Text block —
________________________

SHANGHAI, China -- It happened again. A phone rang. Or maybe a camera clicked. It's hard to keep track of the distractions at the WGC-HSBC Champions. But this time, Tiger Woods stepped back and regrouped -- twice. He wasn't going to let crowd noise affect his opening tee shot for the second consecutive day.
"There was some disturbance and distractions out there," said Woods, who birdied the hole and finished with a 5-under 67 that put him in a tie atop the leaderboard of the $7 million event at 10-under. "The marshals and everyone is trying to give us an opportunity to play, which is great. But certainly there were some moments that we are going to have to back off, and we kind of did it all day."
Perhaps the biggest disturbance had nothing to do with technology, and more to do with alcohol. At the 13th tee, a boisterous and, according to marshals, beer-soaked man delayed play -- he had been screaming "Tiger!" since the 12th green -- and had to be hauled off by the biggest and burliest member of Tiger's private security detail. Afterward, fans who had been calling for the troublemaker's removal cheered, and play resumed.

________________________

What you are asked to do — Can you reproduce the whole report on Tiger Woods at the WGC-HSBC Champions word for word? The lines after this point come from a separate source.

Collected data —
________________________

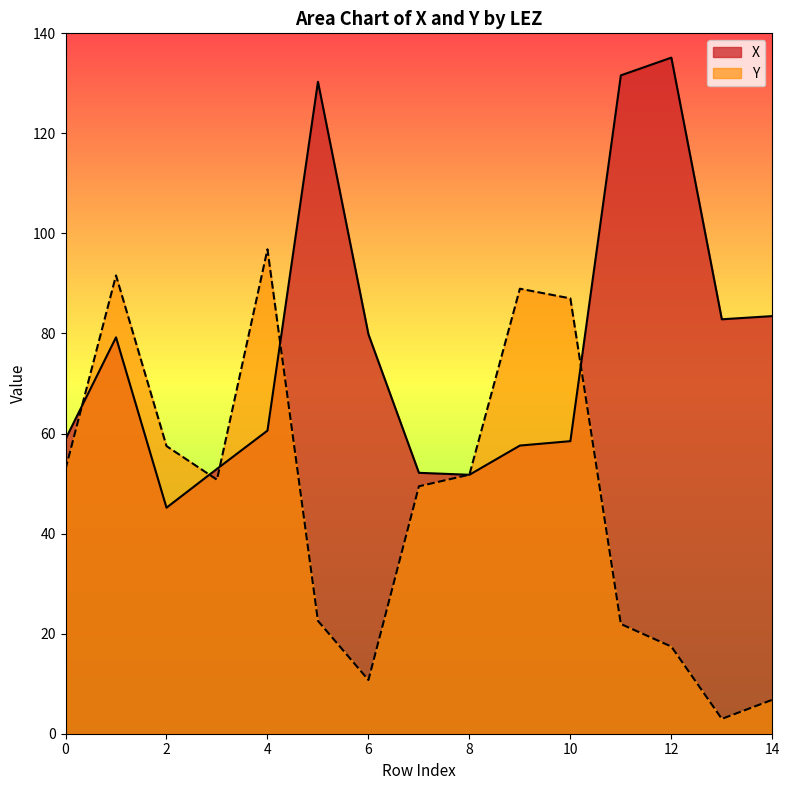

True or false: Y has a value of 51.8 at 8.

True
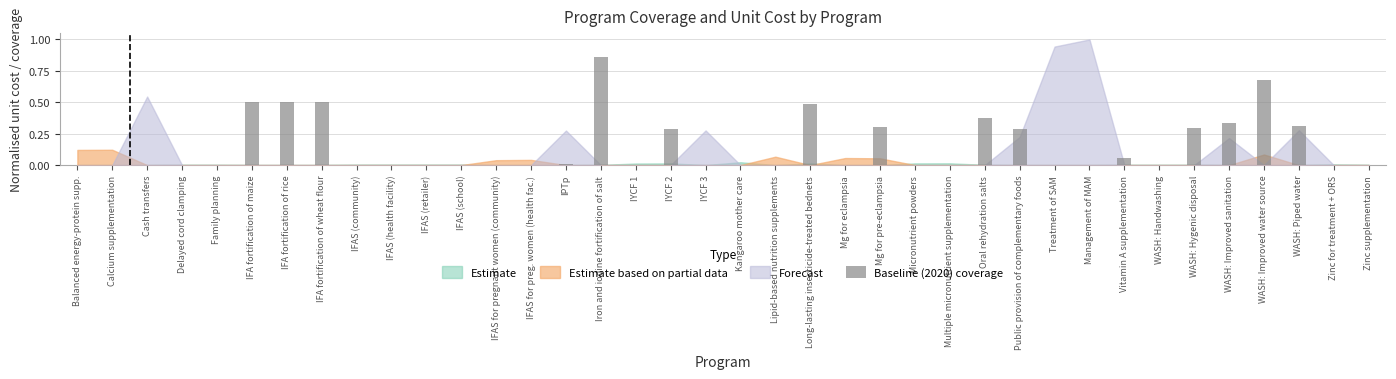

The value at IFAS (school) is 0.5. True or false?

False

________________________

Result for this exercise —
SHANGHAI, China -- It happened again. A phone rang. Or maybe a camera clicked. It's hard to keep track of the distractions at the WGC-HSBC Champions. But this time, Tiger Woods stepped back and regrouped -- twice. He wasn't going to let crowd noise affect his opening tee shot for the second consecutive day.
"There was some disturbance and distractions out there," said Woods, who birdied the hole and finished with a 5-under 67 that put him in a tie atop the leaderboard of the $7 million event at 10-under. "The marshals and everyone is trying to give us an opportunity to play, which is great. But certainly there were some moments that we are going to have to back off, and we kind of did it all day."
Perhaps the biggest disturbance had nothing to do with technology, and more to do with alcohol. At the 13th tee, a boisterous and, according to marshals, beer-soaked man delayed play -- he had been screaming "Tiger!" since the 12th green -- and had to be hauled off by the biggest and burliest member of Tiger's private security detail. Afterward, fans who had been calling for the troublemaker's removal cheered, and play resumed.